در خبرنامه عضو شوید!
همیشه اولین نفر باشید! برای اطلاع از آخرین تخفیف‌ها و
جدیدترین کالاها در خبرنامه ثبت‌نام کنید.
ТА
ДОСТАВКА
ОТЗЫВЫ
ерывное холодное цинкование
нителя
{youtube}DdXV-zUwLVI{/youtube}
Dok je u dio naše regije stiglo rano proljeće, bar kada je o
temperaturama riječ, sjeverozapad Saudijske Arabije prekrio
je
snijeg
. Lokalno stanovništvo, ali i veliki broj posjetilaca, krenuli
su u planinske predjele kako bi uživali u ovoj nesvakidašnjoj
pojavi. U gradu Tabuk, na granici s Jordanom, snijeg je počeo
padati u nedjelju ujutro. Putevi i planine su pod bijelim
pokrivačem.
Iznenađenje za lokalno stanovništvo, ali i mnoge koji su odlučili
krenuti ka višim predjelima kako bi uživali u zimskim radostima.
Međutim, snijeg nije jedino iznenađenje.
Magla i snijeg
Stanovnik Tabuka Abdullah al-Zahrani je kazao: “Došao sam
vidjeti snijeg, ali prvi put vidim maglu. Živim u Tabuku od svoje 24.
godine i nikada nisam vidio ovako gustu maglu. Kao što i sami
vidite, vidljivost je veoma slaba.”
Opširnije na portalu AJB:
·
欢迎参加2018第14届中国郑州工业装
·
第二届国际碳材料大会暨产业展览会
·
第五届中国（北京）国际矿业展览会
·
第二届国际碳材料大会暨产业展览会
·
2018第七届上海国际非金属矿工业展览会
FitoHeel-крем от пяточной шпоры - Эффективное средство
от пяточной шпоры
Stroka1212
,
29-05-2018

### [To do]
Please output the data as a numbered list with blank lines left out, starting from the first line and going on through the line that contains "Stanovnik Tabuka Abdullah", with both of those lines included.

### [Result of this exercise]
1. در خبرنامه عضو شوید!
2. همیشه اولین نفر باشید! برای اطلاع از آخرین تخفیف‌ها و
3. جدیدترین کالاها در خبرنامه ثبت‌نام کنید.
4. ТА
5. ДОСТАВКА
6. ОТЗЫВЫ
7. ерывное холодное цинкование
8. нителя
9. {youtube}DdXV-zUwLVI{/youtube}
10. Dok je u dio naše regije stiglo rano proljeće, bar kada je o
11. temperaturama riječ, sjeverozapad Saudijske Arabije prekrio
12. je
13. snijeg
14. . Lokalno stanovništvo, ali i veliki broj posjetilaca, krenuli
15. su u planinske predjele kako bi uživali u ovoj nesvakidašnjoj
16. pojavi. U gradu Tabuk, na granici s Jordanom, snijeg je počeo
17. padati u nedjelju ujutro. Putevi i planine su pod bijelim
18. pokrivačem.
19. Iznenađenje za lokalno stanovništvo, ali i mnoge koji su odlučili
20. krenuti ka višim predjelima kako bi uživali u zimskim radostima.
21. Međutim, snijeg nije jedino iznenađenje.
22. Magla i snijeg
23. Stanovnik Tabuka Abdullah al-Zahrani je kazao: “Došao sam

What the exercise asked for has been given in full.